Norway, which is also receiving Pfizer doses from its Europe facilities has announced that “for some time ahead” their deliveries will be reduced. In the coming week their shipment will be reduced by approximately 18 per cent.

“The reduction is due to a reorganisation at Pfizer in connection with an upgrade of production capacity… It is not yet clear how long it will take before Pfizer is up to maximum production capacity again,” said the statement published by the Norwegian Institute of Public Health. 

The government sought to ensure that all countries who will be impacted, will be “equitably treated” in terms of delivery reductions, according to Anand. Fortin confirmed later Friday that this will be the case, with all seeing deliveries reduced by 50 per cent on average.

Anand said that while Canada is expecting to be able to catch up, the delay is “unfortunate.”

“However such delays and issues are to be expected when global supply chains are stretched well beyond their limits,” Anand said.

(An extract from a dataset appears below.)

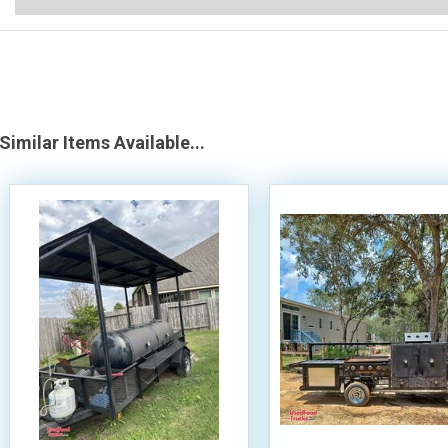
Similar Items Available...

By end of the day Friday, the federal government will have distributed a total of 929,000 doses of the two approved COVID-19 vaccines, around 84 per cent of which have been administered.

WON’T IMPACT PHASE 2  

The plan is to receive “more than” one million doses of approved vaccines every week, on average, starting in April with Phase 2. 

Trudeau said that while this issue is out of Canada’s hands, the country “must still get ready for the ramp-up,” in Phase 2. 

Fortin said the delays “will not change our second quarter goals,” though he could not guarantee future delays. He said he understands and feels the “disappointment,” but “we need to move forward.”

He committed to keep all key stakeholders, and Canadians appraised of any future delivery schedule changes. 

The ongoing initial vaccination stage has seen Canada pushing to properly allocate and prioritize key groups like residents and staff in long-term care homes as well as front-line health-care workers. 

In this first stage of the vaccine campaign, Canada has seen both doses sitting in freezers as well as provinces saying they are running short, while those on the front line have sought to sort out who should and shouldn’t be receiving shots at this time.

“It was with precisely these types of issues in mind that Canada pursued the aggressive procurement strategy that we did,” Anand said. “This approach of ensuring diversity and volume months ago is what now gives us flexibility and margins to remain on track in difficult times.” 

Asked whether Canada will be looking to revisit their decision to not procure additional Moderna doses to make up the shortage over the next few weeks, Fortin said the amount scheduled to arrive from that company will stay the same.

As previously reported, the additional 16 million Moderna doses that the federal government left on the table in talks with that company would not be arriving until late 2021. 

As for whether Canada looked into being able to receive Pfizer shipments from the  United States facility, Fortin said that the federal government looked into it, but for now Canada’s line of doses will continue to come exclusively from the European facility.

Health Minister Patty Hajdu added that because as part of the regulatory approval granted to Pfizer, Health Canada approves the manufacturing sites as well as the vaccine itself.

“So, should we procure from even the same company a different site, then there would need to be review of the manufacturing data,” she said. 

Several federal officials sought to reassure Canadians Friday that the country remains on track to vaccinate everyone who wants to be, by the end of September.